A boy was standing there. Jonas Kloss, his overnight guest, was back.
Gerlof waved and the boy slowly came over to say hello.
‘Is Kristoffer home?’
‘Not at the moment.’
‘We were going to play FIFA on his Nintendo,’ Jonas said.
Gerlof had no idea what he was talking about, but nodded anyway.
‘The boys have gone over to the restaurant, but they’ll be back soon. How are you this evening, Jonas?’
‘Fine.’
Just one word. Then silence, until Gerlof asked, ‘Have you thought much about what happened … about the ship?’
Jonas nodded. He was rigid and tense, as if the dead had him in their clutches. And that was probably true; after seventy years, Gerlof still remembered Gilbert Kloss collapsing in the churchyard. He had been a few years older than Jonas at the time, but that day still haunted him. He didn’t want Jonas to be affected the same way, so he leaned forward. ‘Jonas,’ he said slowly. ‘I think I know what had happened to those men you saw on the ship. They weren’t monsters or zombies. They’d been poisoned by gas.’
Jonas stared at him. ‘Gas?’
‘From the fish in the hold. You said you could smell fish on board, but I think the fish had gone rotten in the heat.’
He told Jonas the same story he had told Tilda. Jonas listened in silence and seemed to relax slightly when Gerlof stopped speaking. He started to move away, but Gerlof hadn’t finished.
‘And the man with the axe, Jonas … Have you remembered where y
ou’d seen him before?’
The boy shook his head.
‘I can try to help you if you like. Would that be all right?’
‘OK.’
With some difficulty, Gerlof pulled up another garden chair. ‘Sit down.’ Now they were sitting face to face, and Gerlof picked up his notebook and a pen. He smiled at Jonas. ‘Ready?’
‘Ready.’
‘Good. In that case, let’s try to travel back in time … Can you conjure up the man from the ship so that you can see his face?’
Jonas nodded, but kept his eyes lowered.
‘Try to think back to where you’d seen him before,’ Gerlof said, speaking more slowly. ‘Imagine you’re going back in time, to the moment just before you saw him.’
‘OK,’ Jonas said again, his head drooping even more.
The garden was suddenly quiet, apart from a lone bumble bee buzzing past their chairs.
Gerlof waited for a few seconds, then asked, ‘What can you see now, Jonas?’
‘A building.’
‘And what time is it?’
‘I don’t know … but it’s summer. Evening.’
‘And you’re standing outside a building. Is it here on the island?’
‘Don’t know. I think so.’
‘What does this building look like?’
‘It’s big.’
‘Is it made of stone, like a castle? Or brick?’
‘Wood. Big planks of wood.’
Jonas was staring at the grass. He wasn’t in a hypnotic trance, he was just concentrating hard.
A wooden building. Gerlof quickly made a note of that.

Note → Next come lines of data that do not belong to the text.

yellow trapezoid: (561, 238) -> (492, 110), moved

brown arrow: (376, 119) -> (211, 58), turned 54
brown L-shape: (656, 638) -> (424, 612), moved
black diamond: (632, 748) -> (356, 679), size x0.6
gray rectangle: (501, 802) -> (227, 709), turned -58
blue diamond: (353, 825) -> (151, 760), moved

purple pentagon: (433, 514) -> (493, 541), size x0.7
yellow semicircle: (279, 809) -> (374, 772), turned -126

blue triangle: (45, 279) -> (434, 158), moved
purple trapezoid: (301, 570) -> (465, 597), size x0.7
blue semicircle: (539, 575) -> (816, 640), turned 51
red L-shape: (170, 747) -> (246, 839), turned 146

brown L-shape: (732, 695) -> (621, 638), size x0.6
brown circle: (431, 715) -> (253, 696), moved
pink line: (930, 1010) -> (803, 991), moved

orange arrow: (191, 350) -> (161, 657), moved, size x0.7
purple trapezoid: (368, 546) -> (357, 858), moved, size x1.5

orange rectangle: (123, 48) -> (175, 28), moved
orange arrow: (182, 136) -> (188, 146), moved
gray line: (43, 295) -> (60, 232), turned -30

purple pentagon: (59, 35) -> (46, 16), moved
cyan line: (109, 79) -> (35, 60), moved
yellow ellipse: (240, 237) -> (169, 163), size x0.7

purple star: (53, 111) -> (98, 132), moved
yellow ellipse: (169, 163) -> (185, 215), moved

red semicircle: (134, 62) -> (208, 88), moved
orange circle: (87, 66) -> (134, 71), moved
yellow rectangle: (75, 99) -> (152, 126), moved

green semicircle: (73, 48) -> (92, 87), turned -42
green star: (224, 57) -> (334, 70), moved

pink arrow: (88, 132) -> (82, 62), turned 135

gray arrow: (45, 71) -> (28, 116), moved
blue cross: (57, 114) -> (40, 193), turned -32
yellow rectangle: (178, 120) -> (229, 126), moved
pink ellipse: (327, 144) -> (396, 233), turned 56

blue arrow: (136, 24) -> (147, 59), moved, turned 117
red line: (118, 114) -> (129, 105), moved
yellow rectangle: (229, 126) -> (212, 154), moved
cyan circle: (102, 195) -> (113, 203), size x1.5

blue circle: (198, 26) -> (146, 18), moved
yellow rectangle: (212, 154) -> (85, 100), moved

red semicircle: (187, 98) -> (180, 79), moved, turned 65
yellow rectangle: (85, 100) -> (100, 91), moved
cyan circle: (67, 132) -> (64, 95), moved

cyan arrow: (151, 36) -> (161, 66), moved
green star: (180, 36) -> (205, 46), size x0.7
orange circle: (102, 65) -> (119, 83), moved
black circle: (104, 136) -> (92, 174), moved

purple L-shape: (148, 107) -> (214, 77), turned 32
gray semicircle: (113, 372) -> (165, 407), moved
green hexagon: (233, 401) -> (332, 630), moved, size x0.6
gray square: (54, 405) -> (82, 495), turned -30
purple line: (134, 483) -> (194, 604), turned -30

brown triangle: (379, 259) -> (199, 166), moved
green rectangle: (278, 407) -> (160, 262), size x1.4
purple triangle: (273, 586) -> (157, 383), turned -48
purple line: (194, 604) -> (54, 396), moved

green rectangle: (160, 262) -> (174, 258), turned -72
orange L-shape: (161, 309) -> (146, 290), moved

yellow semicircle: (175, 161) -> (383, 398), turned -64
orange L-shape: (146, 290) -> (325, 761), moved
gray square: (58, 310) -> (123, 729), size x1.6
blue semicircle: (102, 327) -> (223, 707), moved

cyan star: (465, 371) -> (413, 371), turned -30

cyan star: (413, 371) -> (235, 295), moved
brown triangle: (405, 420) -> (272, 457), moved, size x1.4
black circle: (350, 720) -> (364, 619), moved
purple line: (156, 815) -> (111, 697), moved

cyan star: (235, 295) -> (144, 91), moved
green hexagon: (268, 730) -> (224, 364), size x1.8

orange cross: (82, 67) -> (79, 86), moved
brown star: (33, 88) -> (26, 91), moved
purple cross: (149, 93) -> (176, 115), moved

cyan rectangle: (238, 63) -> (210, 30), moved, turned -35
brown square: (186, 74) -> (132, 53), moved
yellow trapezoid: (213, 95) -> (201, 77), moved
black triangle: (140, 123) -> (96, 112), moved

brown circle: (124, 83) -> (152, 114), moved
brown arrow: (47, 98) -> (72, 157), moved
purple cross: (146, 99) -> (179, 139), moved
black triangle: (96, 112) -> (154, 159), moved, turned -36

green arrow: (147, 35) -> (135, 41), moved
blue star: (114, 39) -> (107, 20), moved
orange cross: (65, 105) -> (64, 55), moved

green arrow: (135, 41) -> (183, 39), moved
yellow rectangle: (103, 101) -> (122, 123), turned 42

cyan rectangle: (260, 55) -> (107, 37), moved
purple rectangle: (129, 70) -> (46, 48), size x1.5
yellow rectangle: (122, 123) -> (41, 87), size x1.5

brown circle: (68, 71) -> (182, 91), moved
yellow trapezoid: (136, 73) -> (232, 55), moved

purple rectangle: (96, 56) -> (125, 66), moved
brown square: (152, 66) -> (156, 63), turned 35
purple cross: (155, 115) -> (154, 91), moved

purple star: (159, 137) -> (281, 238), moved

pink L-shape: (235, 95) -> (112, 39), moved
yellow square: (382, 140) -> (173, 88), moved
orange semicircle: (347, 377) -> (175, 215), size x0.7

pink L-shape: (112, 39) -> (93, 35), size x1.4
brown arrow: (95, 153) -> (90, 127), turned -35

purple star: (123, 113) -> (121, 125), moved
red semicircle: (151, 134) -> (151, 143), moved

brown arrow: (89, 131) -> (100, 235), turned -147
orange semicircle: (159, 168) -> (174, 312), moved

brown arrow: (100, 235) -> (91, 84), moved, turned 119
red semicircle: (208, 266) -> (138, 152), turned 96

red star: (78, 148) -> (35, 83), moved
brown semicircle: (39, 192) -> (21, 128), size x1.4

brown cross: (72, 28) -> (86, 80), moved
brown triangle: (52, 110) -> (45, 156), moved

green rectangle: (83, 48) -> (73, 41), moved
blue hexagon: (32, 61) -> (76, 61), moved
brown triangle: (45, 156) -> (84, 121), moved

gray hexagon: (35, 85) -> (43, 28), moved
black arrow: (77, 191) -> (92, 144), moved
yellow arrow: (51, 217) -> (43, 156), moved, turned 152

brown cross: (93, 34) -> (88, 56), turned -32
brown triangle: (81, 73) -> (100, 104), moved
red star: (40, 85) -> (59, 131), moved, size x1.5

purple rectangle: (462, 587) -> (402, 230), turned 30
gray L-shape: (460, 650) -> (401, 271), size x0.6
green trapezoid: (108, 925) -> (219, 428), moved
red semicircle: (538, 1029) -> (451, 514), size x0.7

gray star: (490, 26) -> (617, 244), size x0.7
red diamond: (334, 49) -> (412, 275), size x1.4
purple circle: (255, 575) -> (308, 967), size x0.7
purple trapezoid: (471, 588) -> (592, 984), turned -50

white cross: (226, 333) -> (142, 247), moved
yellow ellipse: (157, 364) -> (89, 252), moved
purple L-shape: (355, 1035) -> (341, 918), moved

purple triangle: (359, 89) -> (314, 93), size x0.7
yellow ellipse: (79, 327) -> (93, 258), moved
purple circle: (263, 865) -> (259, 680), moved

‘You have to be very careful when you question minors,’ Tilda had said. Gerlof would be careful. And this wasn’t a real interview, he told himself, it was just a chat. He went on, ‘What colour is the building?’
‘Red.’
Most wooden buildings on Öland were red, of course. The whole of Sweden was full of red buildings. Gerlof tried again. ‘So he’s inside a big red building?’